To prevent this from happening, try to keep to the far left of the road, following the white markings where possible. And if the other driver has such bright headlights you’re unable to see anything, slow down gradually, so that you can come to a safe stop if necessary.
4. Get Your Eyes Checked
Our eyes are designed to be used in daylight, so it’s no surprise that driving at night is more difficult. Your eyes need to continually adjust to the reducing levels of light. Some drivers only realise that they have problems with their eyesight in such conditions of decreased visibility.
It’s therefore a good idea to get your eyes tested regularly, and book an appointment as soon as you can if you think you’re having issues with your eyesight. You may need to get special glasses that help with night driving, which have an anti-reflection coating to reduce glare.
5. Look Out for Wildlife
Across the UK, there is a wide variety of wildlife, from marauding foxes to graceful deer. When you’re driving on winding country lanes, you’re particularly at risk of a woodland creature jumping into your path. And as much of this wildlife is active at night, you have to be more mindful when you’re driving in the dark.

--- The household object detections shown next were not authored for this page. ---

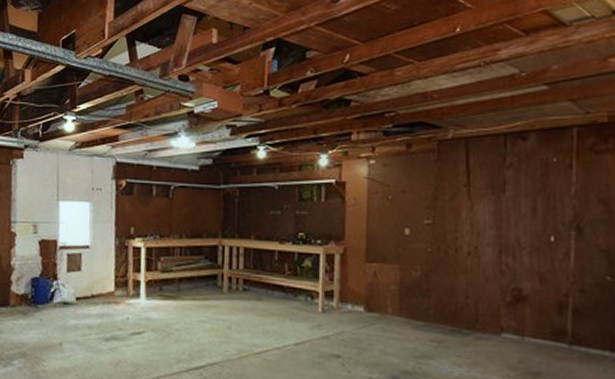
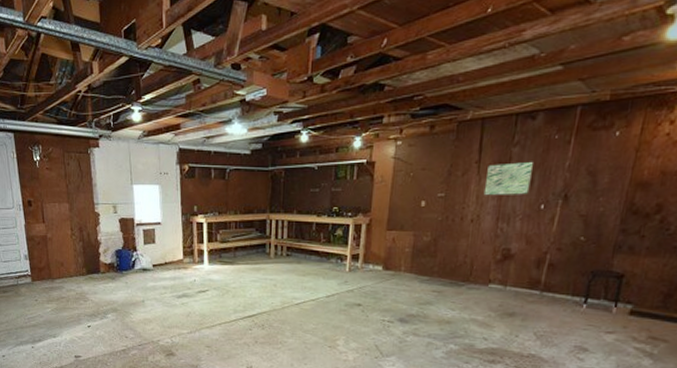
wall art: none [478,187,534,225] -> present [483,162,534,196]

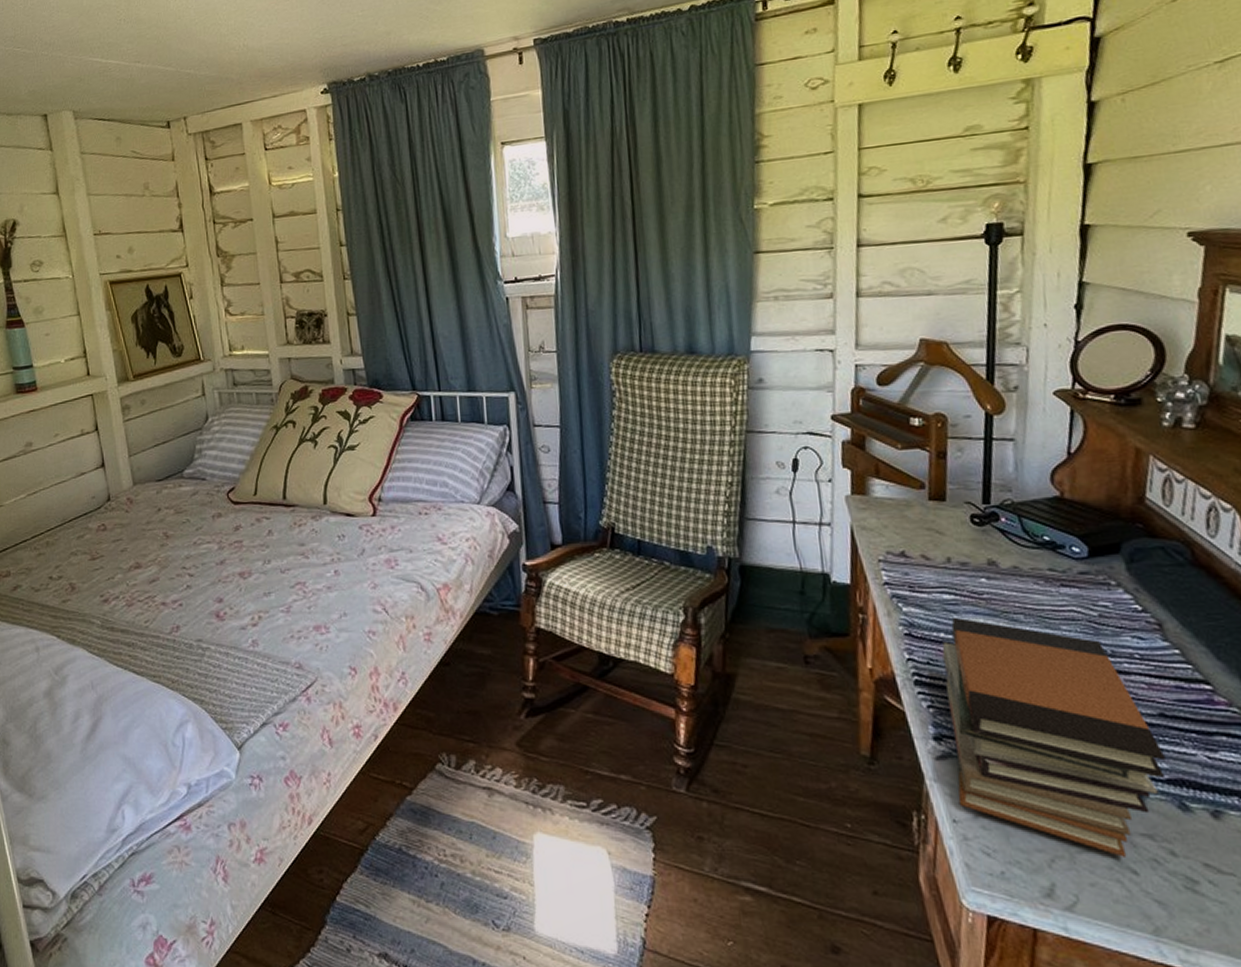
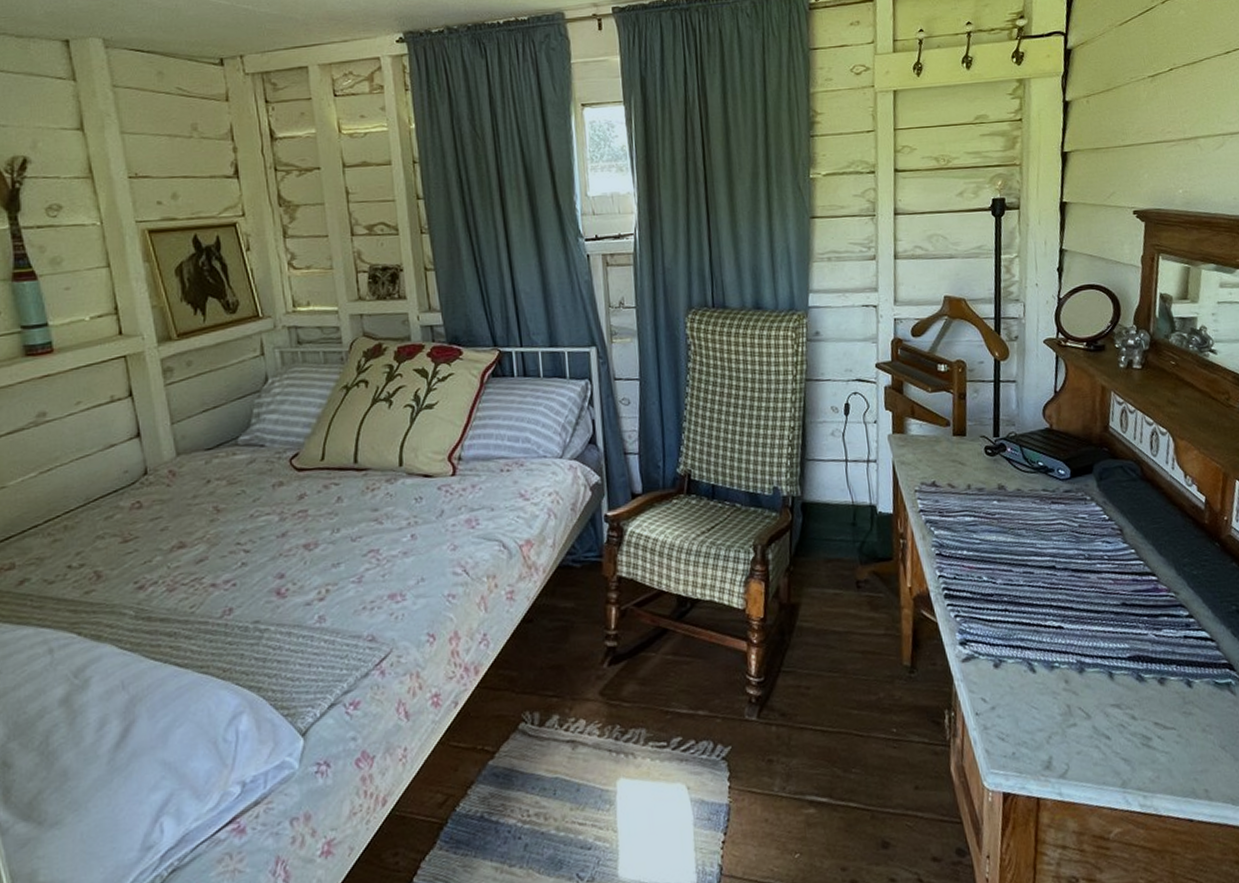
book stack: present [942,617,1165,857] -> none [965,535,1127,726]

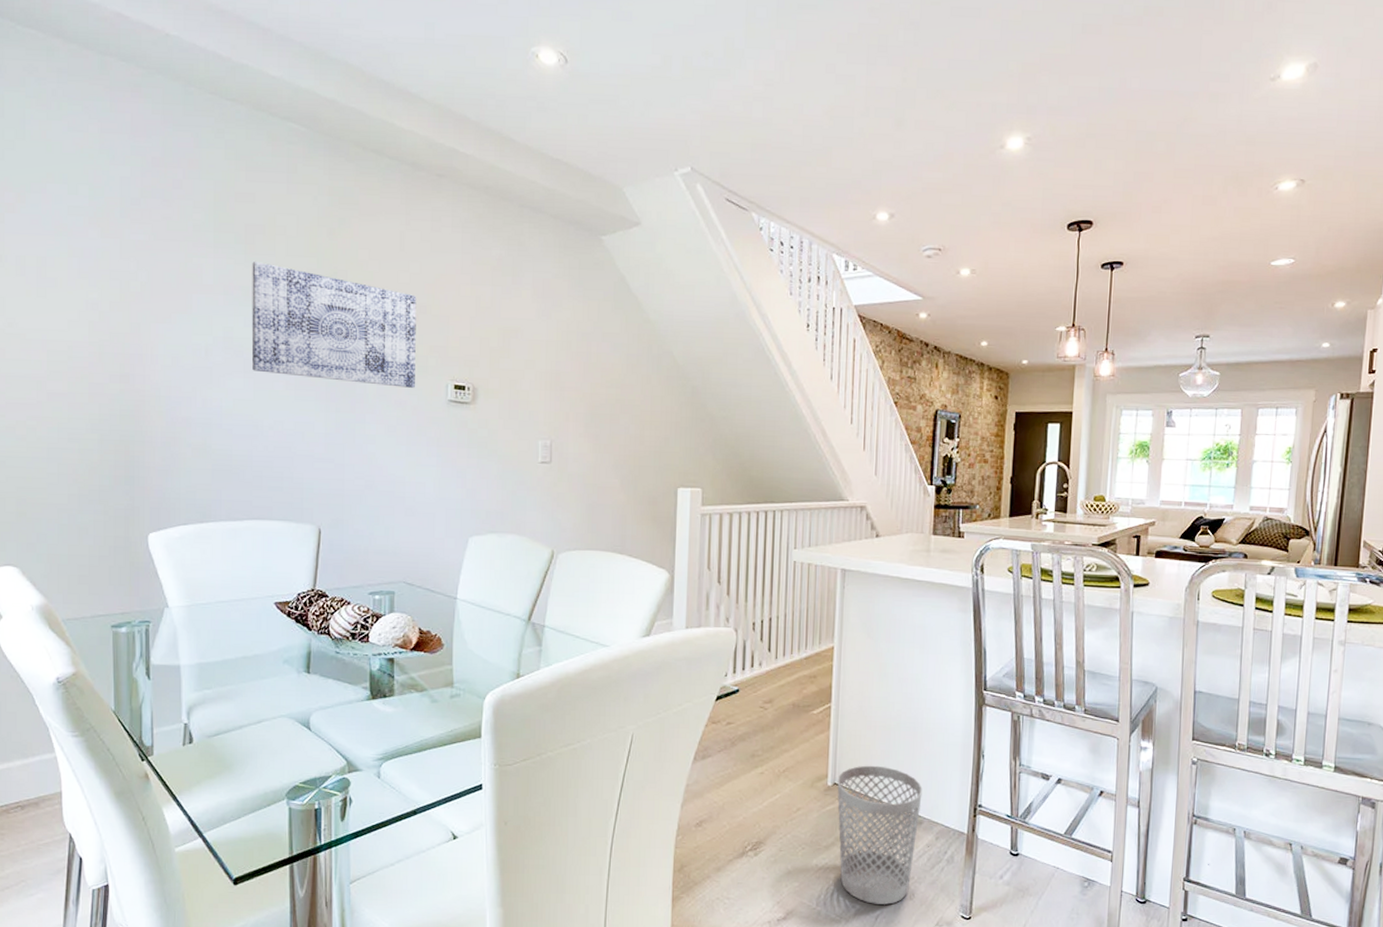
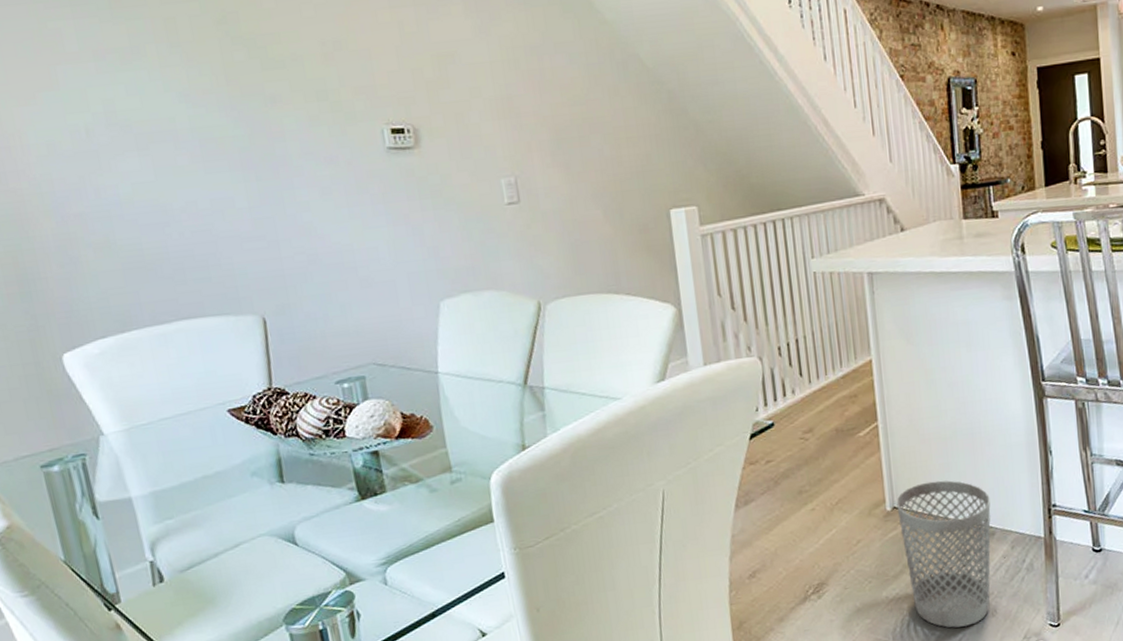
wall art: present [251,262,417,388] -> none [121,16,345,147]

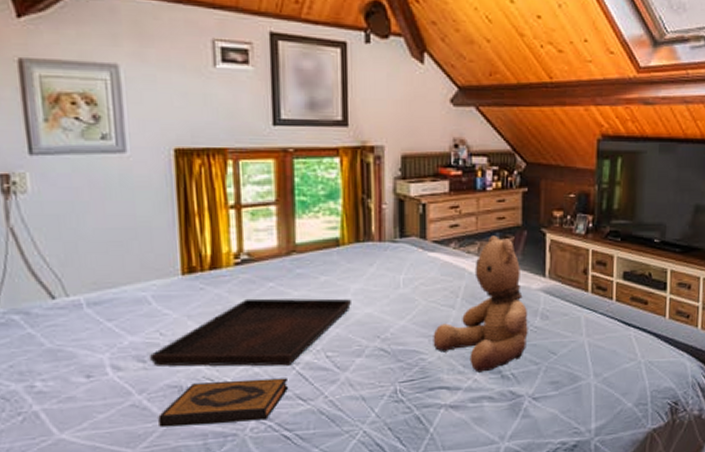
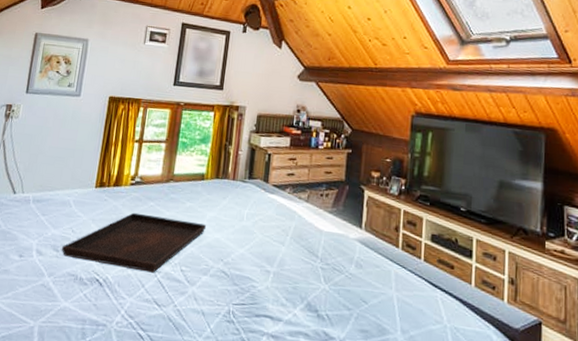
hardback book: present [158,378,289,427] -> none [56,275,150,317]
teddy bear: present [433,235,528,373] -> none [263,186,345,309]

If you’re travelling at a sensible speed, you should be able to avoid most animal-related accidents. However, wildlife could jump or fly in front of your car with no warning, and if it’s a smaller animal, such as a badger or fox, it’s advised that you don’t stop. This may sound cruel, but stopping could mean causing a more serious accident. With larger animals like deer, as hitting this will likely put you, your passengers, and your vehicle at risk, you should perform an emergency stop.
6. Drive More Cautiously
When it starts getting dark earlier, particular groups of people, such as children, cyclists, and the elderly, are often more vulnerable. Hopefully they’ll be wearing reflective clothing, but there's no guarantee that they will.
Try to take extra care when driving in close proximity to schools, and in other residential areas. Driving more cautiously will mean you have additional time to react, should someone step in front of your vehicle.
7. Never Drive When Tired
Regardless of the preparation you’ve put in, from checking your lights to cleaning your windscreen, you can’t overcome tiredness when driving. Never get behind the wheel when you feel fatigued, as it can be just as dangerous as driving drunk. If you start feeling tired, make sure you pull over and take a break.
Long journeys where visibility is poor should always include at least a few rest stops. When mapping out your journey, plan where you’ll be stopping, and maybe grab a caffeinated drink around the halfway point, to keep yourself alert.
8. Practice Night Driving
With most things, the more you practice, the better you’ll get. The same can be said for driving at night. So if you’re uncomfortable driving after dark, or have only recently got your full driving licence, getting experience driving in these conditions can be extremely helpful.
Some driving instructors even offer evening lessons, so that their pupils gain some practical experience of driving in the dark, and help them boost their confidence. And after passing your driving test, Pass Plus courses are available, which includes a module on night driving.